## Exercise details
Rewrite the records below, replacing "distortion parameters" with "distortion coefficients" and leaving everything else unchanged. Omit the pictures from your answer.

++++++++++

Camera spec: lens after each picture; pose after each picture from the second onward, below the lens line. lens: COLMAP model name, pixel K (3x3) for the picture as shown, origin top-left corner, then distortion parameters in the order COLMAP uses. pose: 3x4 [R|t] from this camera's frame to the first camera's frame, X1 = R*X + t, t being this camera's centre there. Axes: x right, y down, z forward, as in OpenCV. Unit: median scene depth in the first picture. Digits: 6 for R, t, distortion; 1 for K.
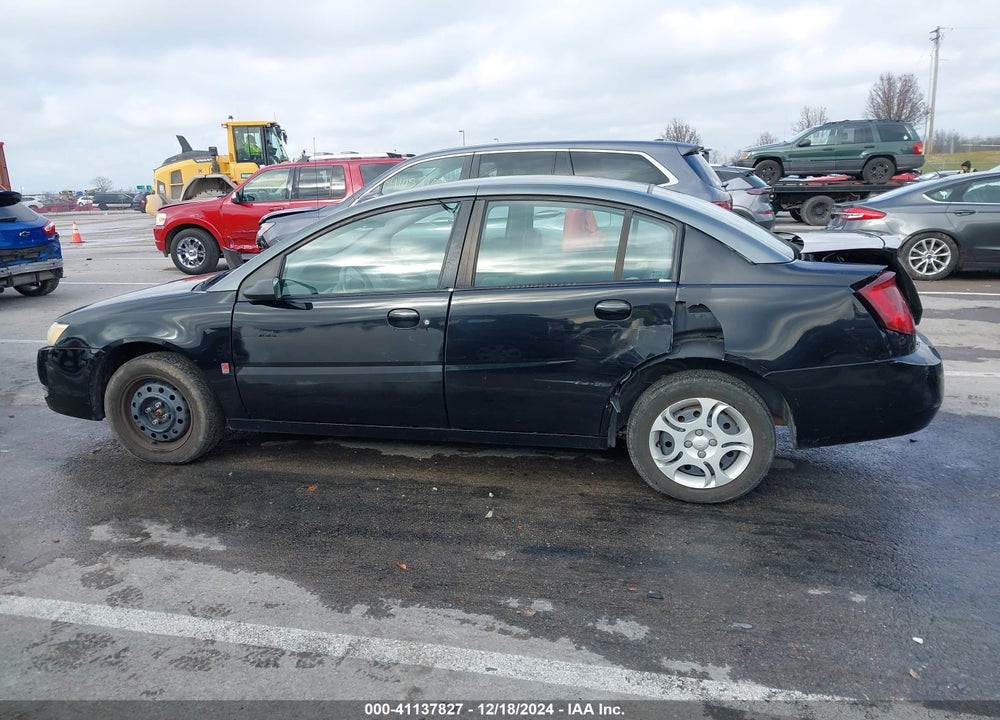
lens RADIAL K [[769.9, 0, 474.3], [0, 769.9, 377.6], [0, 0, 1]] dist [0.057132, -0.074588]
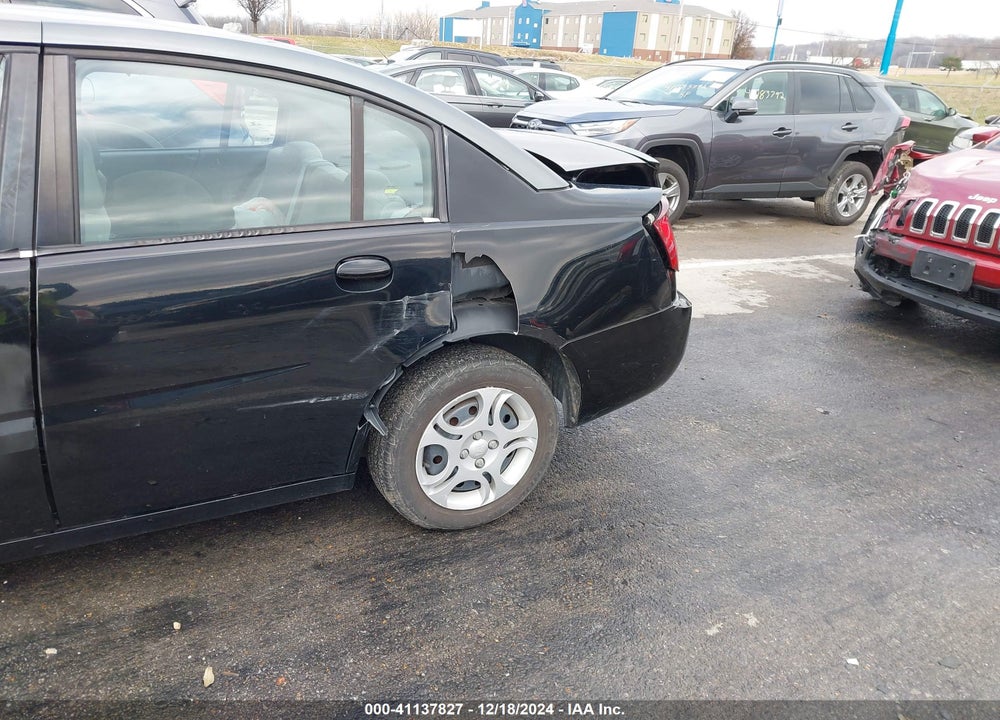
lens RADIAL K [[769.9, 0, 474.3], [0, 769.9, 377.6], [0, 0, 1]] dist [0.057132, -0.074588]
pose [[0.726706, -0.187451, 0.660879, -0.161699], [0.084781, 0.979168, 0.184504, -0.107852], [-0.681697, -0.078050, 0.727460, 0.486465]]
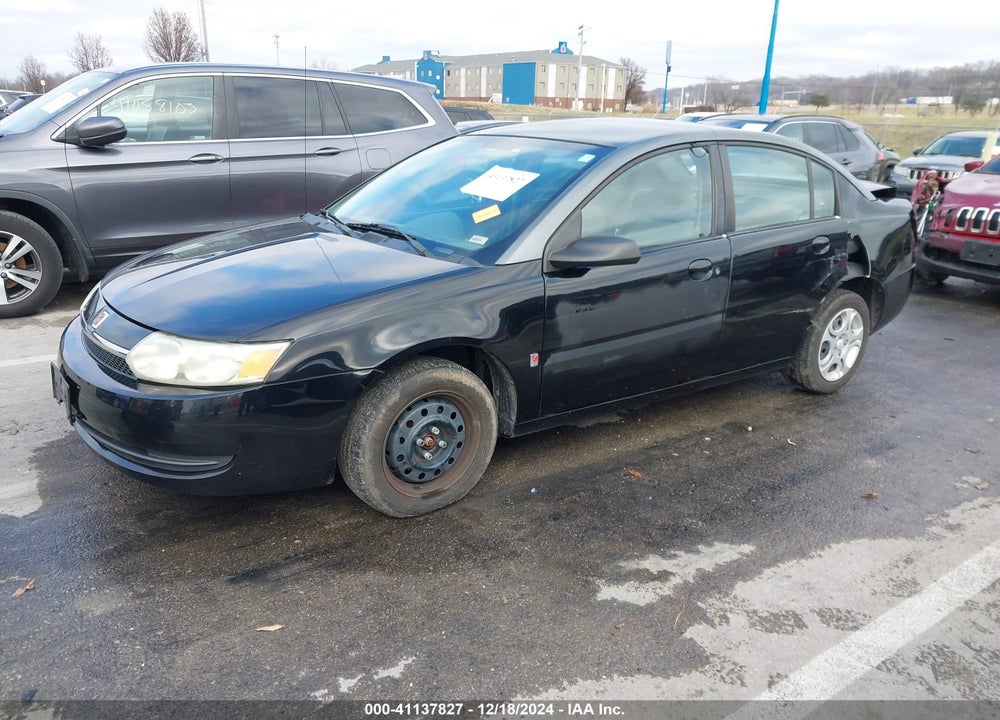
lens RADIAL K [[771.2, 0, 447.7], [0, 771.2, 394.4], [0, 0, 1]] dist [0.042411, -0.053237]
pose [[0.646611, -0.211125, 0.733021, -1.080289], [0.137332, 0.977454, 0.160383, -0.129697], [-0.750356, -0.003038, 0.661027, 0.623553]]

++++++++++

## Result
Camera spec: lens after each picture; pose after each picture from the second onward, below the lens line. lens: COLMAP model name, pixel K (3x3) for the picture as shown, origin top-left corner, then distortion coefficients in the order COLMAP uses. pose: 3x4 [R|t] from this camera's frame to the first camera's frame, X1 = R*X + t, t being this camera's centre there. Axes: x right, y down, z forward, as in OpenCV. Unit: median scene depth in the first picture. Digits: 6 for R, t, distortion; 1 for K.
lens RADIAL K [[769.9, 0, 474.3], [0, 769.9, 377.6], [0, 0, 1]] dist [0.057132, -0.074588]
lens RADIAL K [[769.9, 0, 474.3], [0, 769.9, 377.6], [0, 0, 1]] dist [0.057132, -0.074588]
pose [[0.726706, -0.187451, 0.660879, -0.161699], [0.084781, 0.979168, 0.184504, -0.107852], [-0.681697, -0.078050, 0.727460, 0.486465]]
lens RADIAL K [[771.2, 0, 447.7], [0, 771.2, 394.4], [0, 0, 1]] dist [0.042411, -0.053237]
pose [[0.646611, -0.211125, 0.733021, -1.080289], [0.137332, 0.977454, 0.160383, -0.129697], [-0.750356, -0.003038, 0.661027, 0.623553]]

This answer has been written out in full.